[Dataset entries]
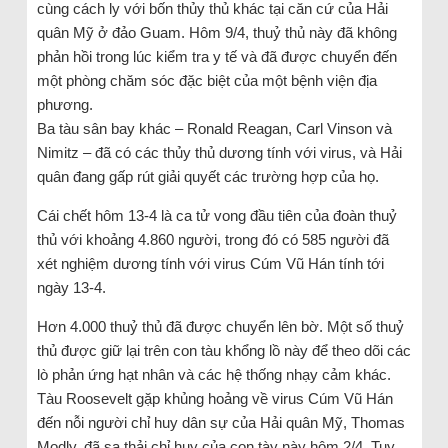
cùng cách ly với bốn thủy thủ khác tại căn cứ của Hải
quân Mỹ ở đảo Guam. Hôm 9/4, thuỷ thủ này đã không
phản hồi trong lúc kiểm tra y tế và đã được chuyển đến
một phòng chăm sóc đặc biệt của một bệnh viện địa
phương.
Ba tàu sân bay khác – Ronald Reagan, Carl Vinson và
Nimitz – đã có các thủy thủ dương tính với virus, và Hải
quân đang gấp rút giải quyết các trường hợp của họ.
Cái chết hôm 13-4 là ca tử vong đầu tiên của đoàn thuỷ
thủ với khoảng 4.860 người, trong đó có 585 người đã
xét nghiệm dương tính với virus Cúm Vũ Hán tính tới
ngày 13-4.
Hơn 4.000 thuỷ thủ đã được chuyển lên bờ. Một số thuỷ
thủ được giữ lại trên con tàu khổng lồ này để theo dõi các
lò phản ứng hạt nhân và các hệ thống nhạy cảm khác.
Tàu Roosevelt gặp khủng hoảng về virus Cúm Vũ Hán
đến nỗi người chỉ huy dân sự của Hải quân Mỹ, Thomas
Modly, đã sa thải chỉ huy của con tày này hôm 2/4. Tuy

**EXERCISE REQUIREMENTS:** With both ends included, please retype exactly the lines from the line containing "quân đang gấp" to the final line of the data.

**FINAL ANSWER:**
quân đang gấp rút giải quyết các trường hợp của họ.
Cái chết hôm 13-4 là ca tử vong đầu tiên của đoàn thuỷ
thủ với khoảng 4.860 người, trong đó có 585 người đã
xét nghiệm dương tính với virus Cúm Vũ Hán tính tới
ngày 13-4.
Hơn 4.000 thuỷ thủ đã được chuyển lên bờ. Một số thuỷ
thủ được giữ lại trên con tàu khổng lồ này để theo dõi các
lò phản ứng hạt nhân và các hệ thống nhạy cảm khác.
Tàu Roosevelt gặp khủng hoảng về virus Cúm Vũ Hán
đến nỗi người chỉ huy dân sự của Hải quân Mỹ, Thomas
Modly, đã sa thải chỉ huy của con tày này hôm 2/4. Tuy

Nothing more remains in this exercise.